Hi All,
We have experienced issues where FunctionApps hosting in Azure can be quite unreliable, and sometimes go offline after operating for a while, in some cases for years.
On the 18th of February at 21:20, after a standard 'warmup' operation one of ours went offline giving 500 status to all further requests (whether using valid or invalid keys). The end-to-end transaction logs show a standard warmup, followed by a load of 'null bindings':
18/02/2025, 21:40:51
-Trace
Stopped the listener 'Microsoft.Azure.WebJobs.Extensions.Http.HttpTriggerAttributeBindingProvider+HttpTriggerBinding+NullListener' for function '<somename1>'
Severity level: Information
18/02/2025, 21:40:51
-Trace
Stopping the listener 'Microsoft.Azure.WebJobs.Extensions.Http.HttpTriggerAttributeBindingProvider+HttpTriggerBinding+NullListener' for function '<somename1>'
Severity level: Information
18/02/2025, 21:40:51
-Trace
Stopped the listener 'Microsoft.Azure.WebJobs.Extensions.Http.HttpTriggerAttributeBindingProvider+HttpTriggerBinding+NullListener' for function '<somename2>'
Severity level: Information
18/02/2025, 21:40:51
-Trace
Stopping the listener 'Microsoft.Azure.WebJobs.Extensions.Http.HttpTriggerAttributeBindingProvider+HttpTriggerBinding+NullListener' for function '<somename2>'
Severity level: Information
From this point forward, all requests give 500 status errors (regardless of if the keys are correct or not to access the function).

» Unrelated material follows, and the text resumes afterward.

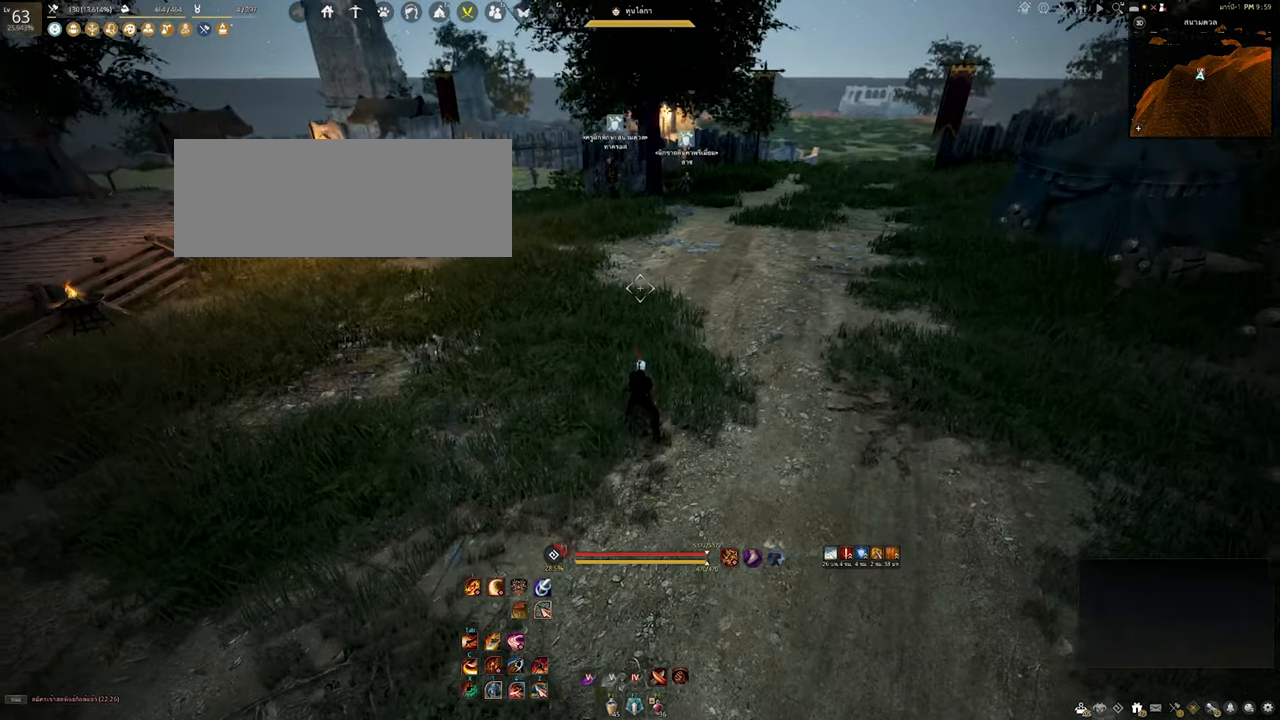
{"keys": [], "mouse": [], "events": []}
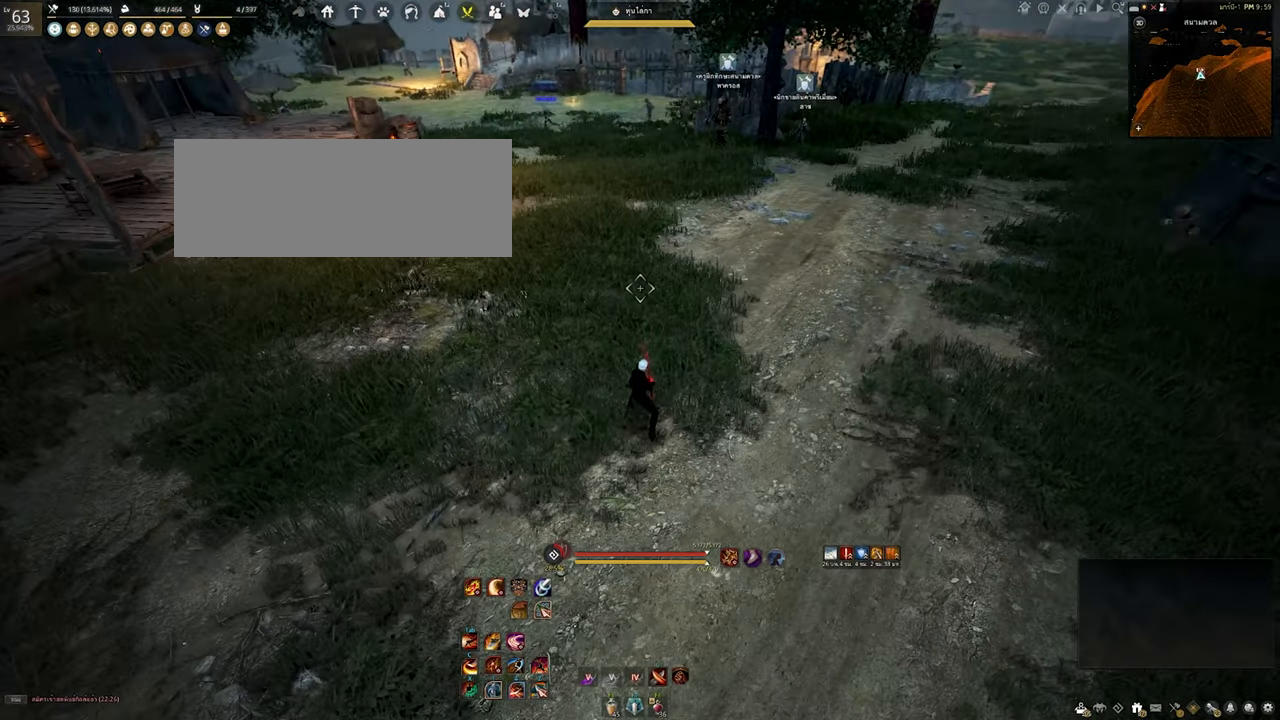
{"keys": ["s"], "mouse": [], "events": [[384, "s", "down"]]}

No access attempt ever gets logged, beyond housekeeping that takes place automatically (i.e. no attempt to access the FunctionApp is logged in the end-to-end transaction logs or any the other logs via Application Insights).
Indeed it's my belief, that no requests even reach the FunctionApp at all due to Azure itself initially throwing a 500 error being unable to delegate the request after handling the initial incoming one, though I can't yet prove this.
Further investigation shows the worker process is still online, and working fine, and that the functions in code are correctly found on startup.
The FunctionApp runs on an S1 App Service Plan tier, with plenty of resource, with "Always On" turned on using Managed Identity access to the storage account.
No changes have been made to this app since the last deployment on 2024-07-30T09:11:07.5666953Z
No configuration changes have been made by ourselves during this time either
This isn't the first time this has happened, but the first time I've been able to see in detail the automatic failure take place at Azure's end.
To this day, the app does not respond to any external requests, but I believe this is due to the binding issue - in theory it is otherwise all working fine.
We deployed the same code to a new app and it is working fine, but I've kept the collapsed one for investigation as I need to be able to understand why these would suddenly go offline, so I can avoid this happening to the current version (this is actually the 3rd time it has happened to this particular project, though I have witnessed it happening to others).
Anyone have any suggestions?